第四話
ジェードにサボリが見つかってしまった日以来、どんなに巻いても結局見つかってしまうのでスフェーンは半ば諦める事にした。終いには、ギルドで一緒の任務をするまでになってしまった。
「スフィが友達を連れてくるなんて珍しいな? よし! 同じ小隊にしておくな」
ハハハと豪快な笑顔でギルド職員は何やらメモをとっていく。
「へぇ〜? ジェードはあのノワールのギルドでAランクを持っているのか。二人とも若いのに腕が立つなんて凄いなぁ〜。おまけに男前ときた。類は友を呼ぶとはこのことだな。ハハハッ!」
「はっはっは……」
渇いた笑いがスフェーンから出た。
どこの世界に公爵様のご子息がギルドに登録していると思う? しかも戦闘特化型として名高い最古のギルドに登録!? いやいや、それよりも何で偽名を使わずに依頼を受けてるのよ!?
驚かされっぱなしのスフェーンはギルド職員が離れた途端ジェードに詰め寄った。
「本当にどういうつもり!? 遊びなら――」
ジェードがスフェーンの言葉をさえぎる。
「――――お前のその格好は何だ? 名前と身分を偽っているのはわかるが、性別もか?」
上から下までざっと眺めたジェードはスフェーンの胸元を凝視する。
何となく「その体型とその格好で女は無いだろ」と言われている気がする……。
スフェーンは慎ましやかな自分の胸に手をあて精一杯の睨みを効かせた。
「男だ!!」
「ふ〜ん。

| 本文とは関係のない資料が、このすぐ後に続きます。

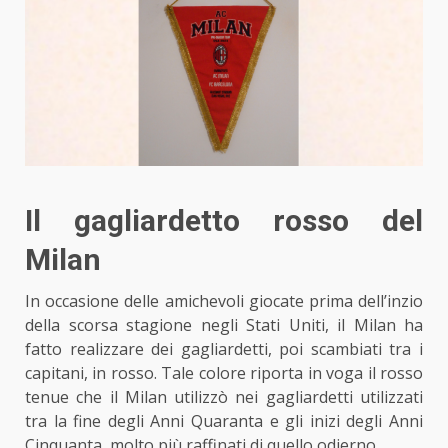
Il gagliardetto rosso del
Milan
In occasione delle amichevoli giocate prima dell’inzio
della scorsa stagione negli Stati Uniti, il Milan ha
fatto realizzare dei gagliardetti, poi scambiati tra i
capitani, in rosso. Tale colore riporta in voga il rosso
tenue che il Milan utilizzò nei gagliardetti utilizzati
tra la fine degli Anni Quaranta e gli inizi degli Anni
Cinquanta, molto più raffinati di quello odierno.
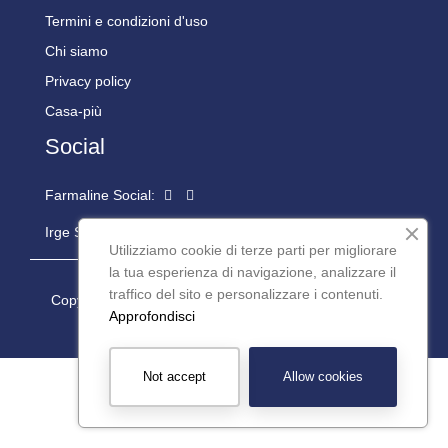
Termini e condizioni d'uso
Chi siamo
Privacy policy
Casa-più
Social
Farmaline Social:
Irge Social:
Utilizziamo cookie di terze parti per migliorare
la tua esperienza di navigazione, analizzare il
traffico del sito e personalizzare i contenuti.
Copyright © 2024 Casapiù S.r.l. P.iva: 08977200016 -
Approfondisci
Powered by
Teseo Informatica
Not accept
Allow cookies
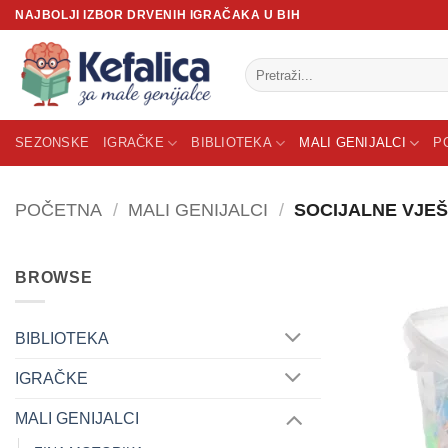
Skip
NAJBOLJI IZBOR DRVENIH IGRAČAKA U BIH
to
content
Pretraži:
SEZONSKE
IGRAČKE
BIBLIOTEKA
MALI GENIJALCI
P
POČETNA
/
MALI GENIJALCI
/
SOCIJALNE VJEŠ
BROWSE
BIBLIOTEKA
IGRAČKE
MALI GENIJALCI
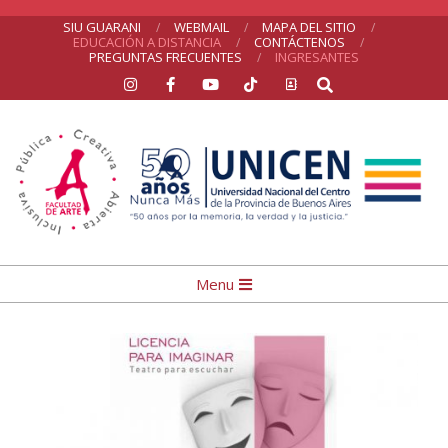
Skip
SIU GUARANI
WEBMAIL
MAPA DEL SITIO
EDUCACIÓN A DISTANCIA
CONTÁCTENOS
to
PREGUNTAS FRECUENTES
INGRESANTES
Search
content
UNICEN
Primary
Menu
Navigation
Menu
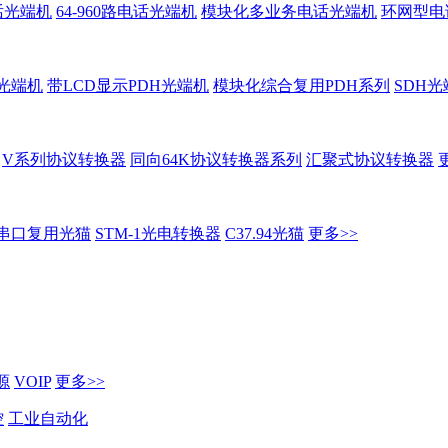
话光端机
64-960路电话光端机
模块化多业务电话光端机
环网型电
H光端机
带LCD显示PDH光端机
模块化综合复用PDH系列
SDH光
V系列协议转换器
同向64K协议转换器系列
汇聚式协议转换器
串口复用光猫
STM-1光电转换器
C37.94光猫
更多>>
源
VOIP
更多>>
控
工业自动化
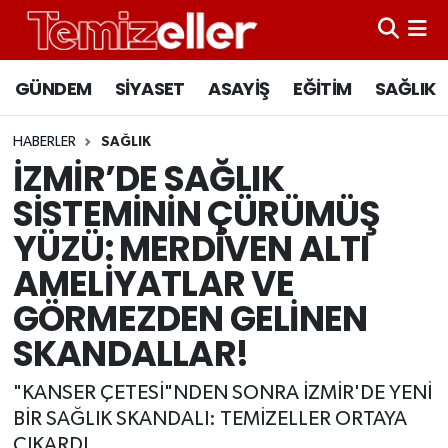
CANLI YAYIN
Hava Durumu
GÜNDEM
SİYASET
ASAYİŞ
EĞİTİM
SAĞLIK
GÜNDEM
Trafik Durumu
HABERLER
SAĞLIK
İZMİR’DE SAĞLIK
ASAYİŞ
Süper Lig Puan Durumu ve Fikstür
SİSTEMİNİN ÇÜRÜMÜŞ
EĞİTİM
Tüm Manşetler
YÜZÜ: MERDİVEN ALTI
AMELİYATLAR VE
SAĞLIK
Son Dakika Haberleri
GÖRMEZDEN GELİNEN
SİYASET
Haber Arşivi
SKANDALLAR!
"KANSER ÇETESİ"NDEN SONRA İZMİR'DE YENİ
BİR SAĞLIK SKANDALI: TEMİZELLER ORTAYA
ÇIKARDI...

あまり苦労しなくて良かったな」
スフェーンの感は当たっていた。この男は「肉付きが悪いから隠さなくても問題なかったな」と言っているのだと。
「さらしを巻くぐらいの努力はしたっつ~の!」
「性別バレるぞ?」
声を張りあげたスフェーンに対しジェードは釘を刺した。
「どこの誰のせいだと思って……! っていうか、アンタは何で本名を隠さないのよ? バレたらどうすんの?」
髪色まで変えたスフェーンとは違いジェードは何も変えていない。ウルフカットにしている赤橙色の髪に翡翠がはめこまれたような瞳。知っている人は知っているアレキサンド公爵家の特徴そのままの姿だ。
「堂々としていたらバレないもんなんだよ」
「毎回思うけどその根拠のない自信はどこから来るのか教えて欲しいわ」
(――なんで任務前から疲れなきゃいけないのよ……)
スフェーンは言いたい事が色々あったが堪える事にした。
ギルト職員から言い渡された任務は、あるキャラバンを護衛することだった。それも普通のキャラバンではなく王族御用達の品物を届けるキャラバンだった。依頼主によると、いつもは自分たちの所で雇っている兵を護衛につけるのだが最近力の強い魔物が多く出現するため腕っぷしの強い者を雇いたいとのことだった。
三ヶ月程前から瘴気が濃くなり魔物が各地で出現していることは知っていた。そのせいで騎士団が毎度毎度、駆り出されてサボり魔の長兄が絶賛出仕拒否中なのだ。
「たしかに、ここ最近の魔物の出現率が多いのは気になる......」
スフェーンは考え込んだが、すぐにやめた。考えて答えが出るようなものでもないからだ。ダンジョンが出現する理由や魔物の正体など解明できていないことが多いからである。
三ヶ月前――それは聖女が誕生した時でもある。
光と闇は表裏一体。
この世界で何かが変わり始めていた。